Task statement: In the forum thread, what reason does InLight give for thinking the pedal is being used by the bassist?

# Funny picture...



## chaosxcomplex (Jan 18, 2010)

So I was just looking at the pictures from a recent show...can any one tell me what I'm doing wrong? (I'm the guitarist in the middle)...Wow...


----------



## MaxOfMetal (Jan 18, 2010)

I don't get it?


----------



## sol niger 333 (Jan 18, 2010)

chaosxcomplex said:


> can any one tell me what I'm doing wrong?



Posting a picture that isn't funny and calling it a funny picture?


----------



## Chickenhawk (Jan 18, 2010)

Pedal not plugged in?
Wearing long sleeves when its obviously not cold?
Being a general tool?
lol


----------



## maxident213 (Jan 18, 2010)

Are you supposed to be singing?


----------



## signalgrey (Jan 18, 2010)

im lost.


----------



## Prydogga (Jan 18, 2010)

signalgrey said:


> im lost.


----------



## Mattmc74 (Jan 18, 2010)




----------



## thesimo (Jan 18, 2010)

infinitycomplex said:


> Pedal not plugged in?



maybe


----------



## 777timesgod (Jan 18, 2010)

Annoying your drummer? I notice the bassist is looking back so...


----------



## InLight (Jan 18, 2010)

There's not enough resolution, but it looks like your guitar wire connects to that pink thing lower left on the kick.

And I think that the pedal is in use by the bassist, through an input you can't see, because the amp on the right's got the ampeg logo on it.

But no. This is not funny at all.


----------



## chaosxcomplex (Jan 18, 2010)

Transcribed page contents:
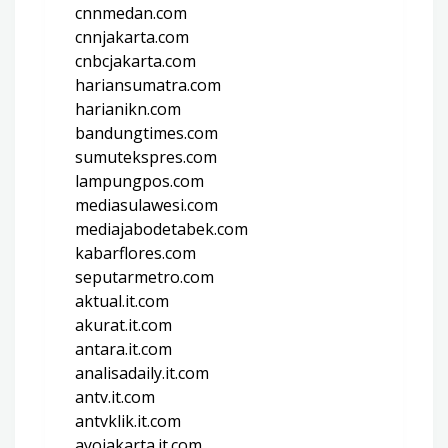
cnnmedan.com
cnnjakarta.com
cnbcjakarta.com
hariansumatra.com
harianikn.com
bandungtimes.com
sumutekspres.com
lampungpos.com
mediasulawesi.com
mediajabodetabek.com
kabarflores.com
seputarmetro.com
aktual.it.com
akurat.it.com
antara.it.com
analisadaily.it.com
antv.it.com
antvklik.it.com
ayojakarta.it.com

Result below: The amp on the right has the Ampeg logo on it.